Wakil Bupati juga memberikan saran dan arahan teknis agar hambatan yang ada dapat segera diatasi oleh OPD. Ia menekankan pentingnya koordinasi dan kolaborasi antar OPD untuk mencapai target MCP yang telah ditetapkan.
“Kalau kendalanya pada dokumen pendukung, segera lengkapi. Jika butuh koordinasi lintas OPD, lakukan dalam dua atau tiga hari ke depan. Jangan berjalan sendiri-sendiri. Kita harus kerja kolaboratif supaya target MCP bisa tercapai,” ujarnya.
Lebih lanjut, Wakil Bupati menekankan bahwa peningkatan MCP bukan hanya untuk memenuhi penilaian KPK, tetapi juga untuk memperbaiki tata kelola pemerintahan daerah secara keseluruhan. Ia juga mengingatkan pentingnya integritas dan akuntabilitas dalam setiap laporan yang disampaikan.
“MCP ini bukan hanya angka, tetapi cermin komitmen kita terhadap integritas dan tata kelola yang benar. Pastikan laporan yang masuk sesuai implementasi di lapangan. Kita ingin Halteng semakin transparan, semakin akuntabel,” jelasnya.
Dalam rapat tersebut, pimpinan OPD memaparkan progres dan kendala yang dihadapi. Beberapa kendala umum yang ditemukan antara lain keterlambatan unggahan dokumen, koordinasi yang belum optimal, serta perlunya peningkatan kualitas pelaksanaan kebijakan dan SOP. Wakil Bupati meminta agar semua pihak menjadikan percepatan pemenuhan data, peningkatan kualitas pelaporan, dan penguatan koordinasi sebagai prioritas bersama.

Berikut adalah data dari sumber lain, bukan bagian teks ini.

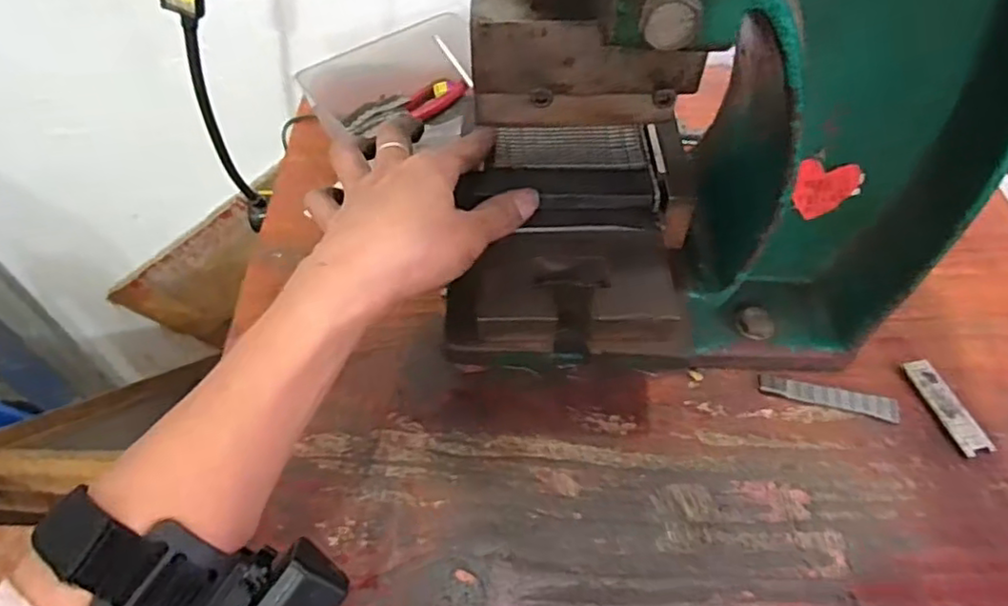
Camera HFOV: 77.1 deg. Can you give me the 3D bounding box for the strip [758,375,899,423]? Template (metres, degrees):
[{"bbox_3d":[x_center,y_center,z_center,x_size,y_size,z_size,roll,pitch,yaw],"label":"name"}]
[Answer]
[{"bbox_3d":[0.206,0.060,0.401,0.083,0.004,0.015,11,54,9],"label":"strip"}]

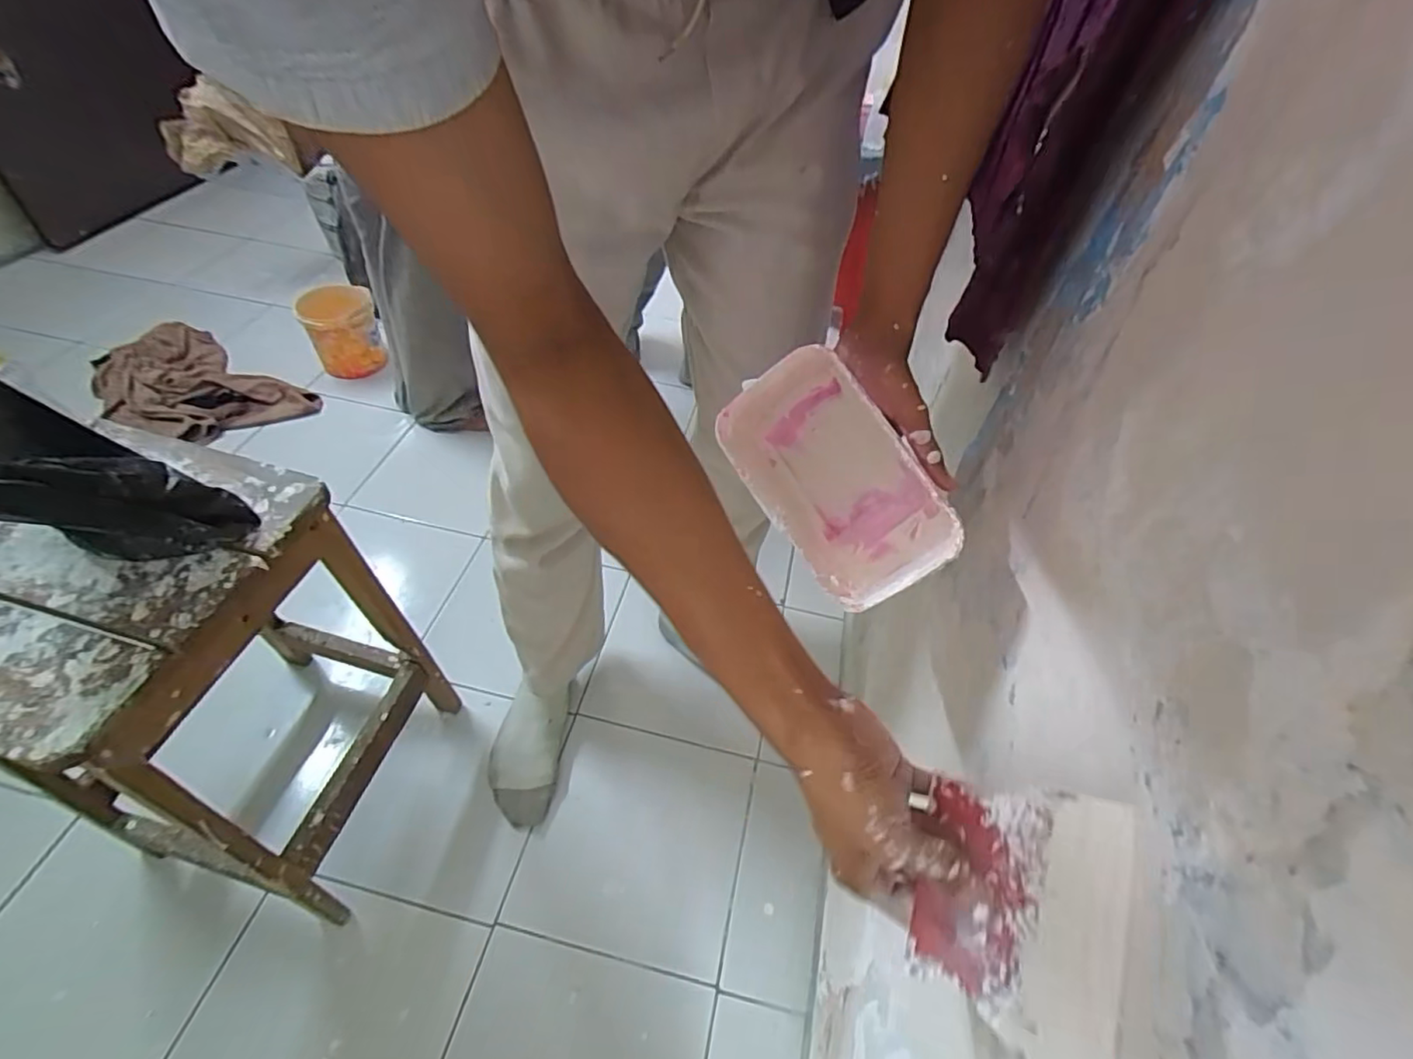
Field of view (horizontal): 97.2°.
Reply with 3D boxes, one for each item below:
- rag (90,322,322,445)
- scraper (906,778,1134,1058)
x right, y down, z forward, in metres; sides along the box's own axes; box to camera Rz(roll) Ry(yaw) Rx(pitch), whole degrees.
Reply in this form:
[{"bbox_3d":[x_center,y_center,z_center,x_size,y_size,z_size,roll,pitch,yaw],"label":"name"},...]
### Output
[{"bbox_3d":[-1.263,-0.352,1.484,0.581,0.089,0.340,29,52,18],"label":"rag"},{"bbox_3d":[0.152,0.189,0.313,0.005,0.102,0.120,20,77,-31],"label":"scraper"}]

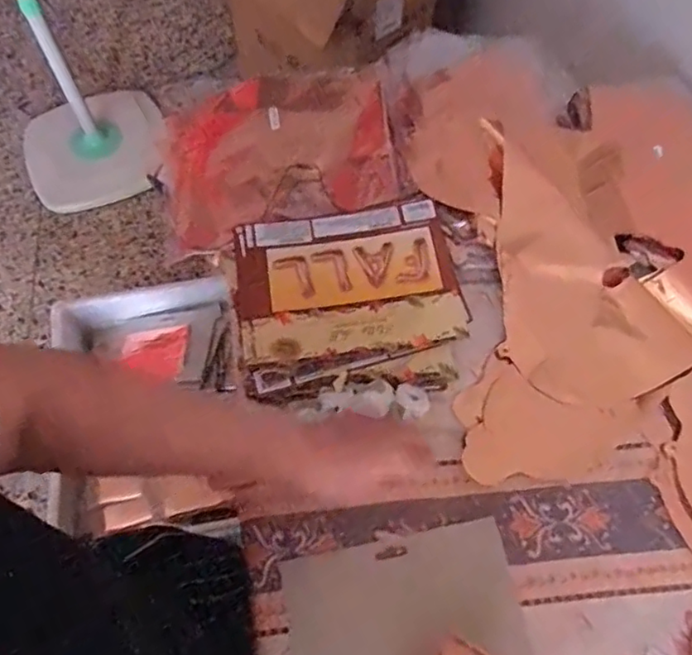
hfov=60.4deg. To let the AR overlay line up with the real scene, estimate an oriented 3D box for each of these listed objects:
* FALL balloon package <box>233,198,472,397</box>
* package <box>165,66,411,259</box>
[{"bbox_3d":[-0.001,-0.042,0.601,0.214,0.032,0.173,-13,65,-7],"label":"FALL balloon package"},{"bbox_3d":[-0.076,-0.202,0.701,0.261,0.054,0.212,-12,65,-6],"label":"package"}]

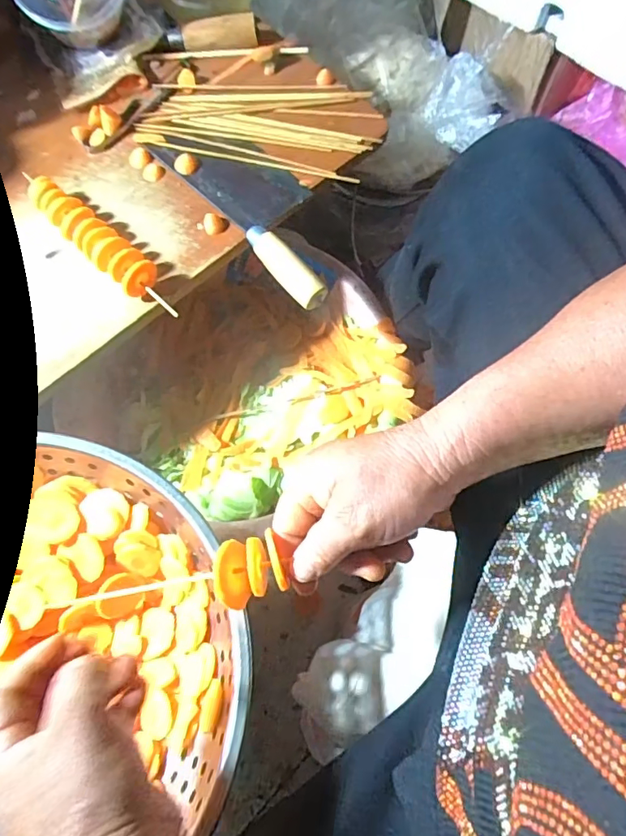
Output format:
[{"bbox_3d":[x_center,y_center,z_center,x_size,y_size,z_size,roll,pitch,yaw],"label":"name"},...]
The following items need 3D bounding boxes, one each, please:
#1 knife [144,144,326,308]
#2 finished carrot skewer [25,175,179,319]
[{"bbox_3d":[-0.051,-0.219,0.529,0.089,0.023,0.239,-38,74,-16],"label":"knife"},{"bbox_3d":[-0.200,-0.164,0.482,0.177,0.033,0.035,39,72,13],"label":"finished carrot skewer"}]

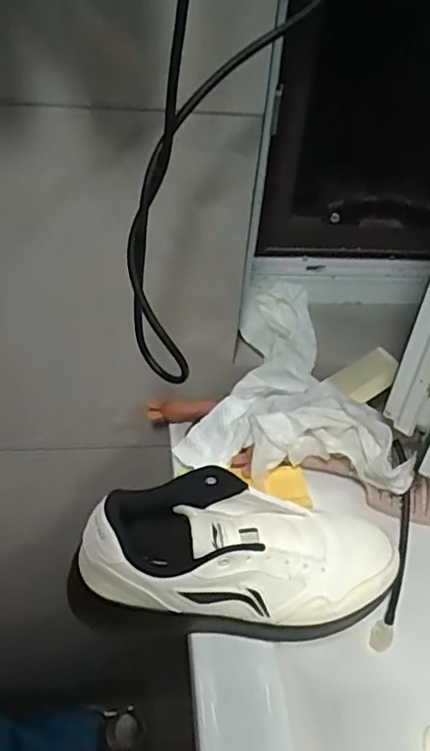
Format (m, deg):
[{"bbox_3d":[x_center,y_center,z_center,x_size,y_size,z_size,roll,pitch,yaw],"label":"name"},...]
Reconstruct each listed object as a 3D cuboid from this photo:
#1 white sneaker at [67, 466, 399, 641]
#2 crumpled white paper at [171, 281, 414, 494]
[{"bbox_3d":[0.023,0.150,0.503,0.272,0.103,0.093,2,40,-3],"label":"white sneaker"},{"bbox_3d":[0.094,0.003,0.673,0.227,0.078,0.236,8,40,4],"label":"crumpled white paper"}]

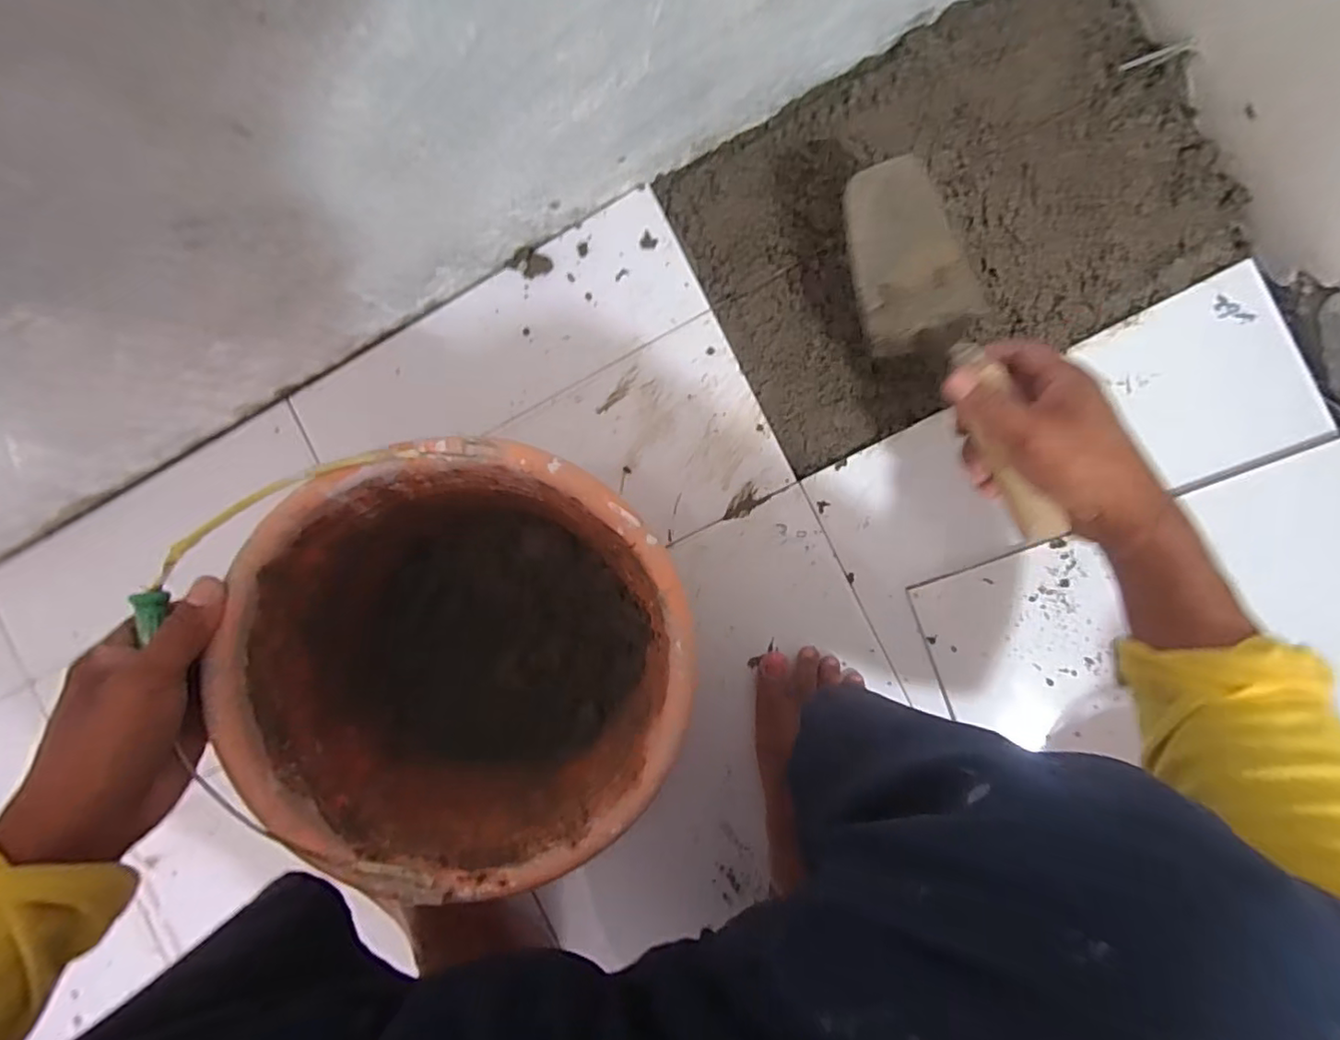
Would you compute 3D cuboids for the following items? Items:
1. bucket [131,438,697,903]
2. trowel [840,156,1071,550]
[{"bbox_3d":[-0.138,0.091,0.466,0.283,0.213,0.283,0,89,-5],"label":"bucket"},{"bbox_3d":[0.201,-0.122,0.438,0.087,0.045,0.287,-20,79,7],"label":"trowel"}]

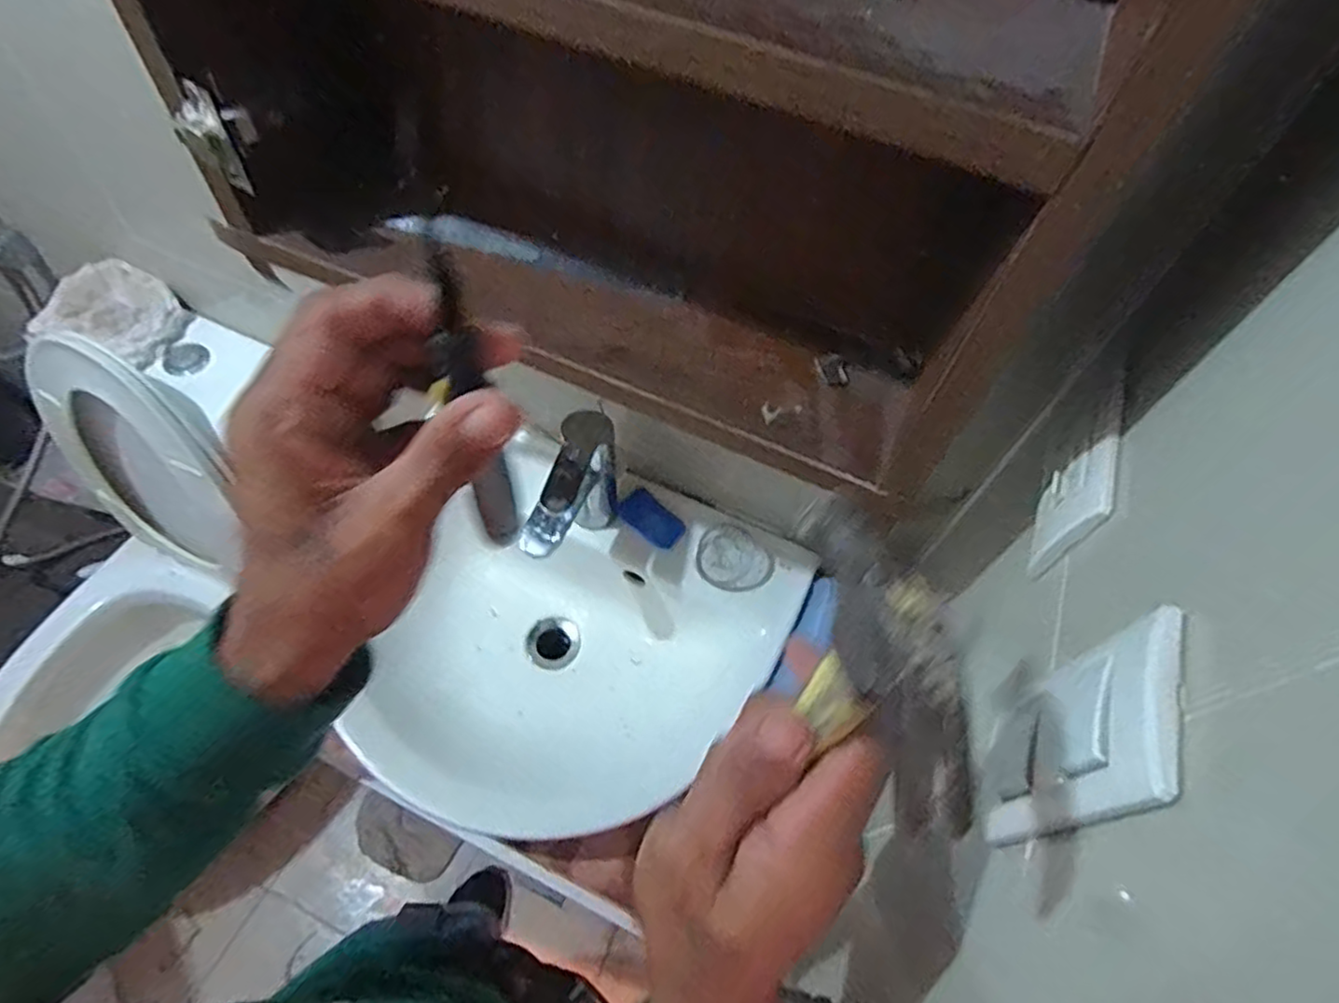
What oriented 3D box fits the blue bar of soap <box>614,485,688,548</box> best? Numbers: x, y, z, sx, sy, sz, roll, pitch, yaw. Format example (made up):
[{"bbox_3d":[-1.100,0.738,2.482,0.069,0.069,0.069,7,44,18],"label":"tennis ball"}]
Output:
[{"bbox_3d":[-0.019,0.019,0.730,0.072,0.019,0.038,35,60,17],"label":"blue bar of soap"}]

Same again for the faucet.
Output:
[{"bbox_3d":[-0.096,0.007,0.656,0.045,0.151,0.132,21,57,8],"label":"faucet"}]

“Pemda Halteng berkomitmen penuh untuk memastikan seluruh indikator MCP dapat tercapai sesuai target,” tegasnya.
Rapat ditutup dengan komitmen bersama untuk meningkatkan skor MCP Halmahera Tengah sebagai wujud keseriusan pemerintah daerah dalam mendorong tata kelola pemerintahan yang bersih, transparan, responsif, dan bebas korupsi.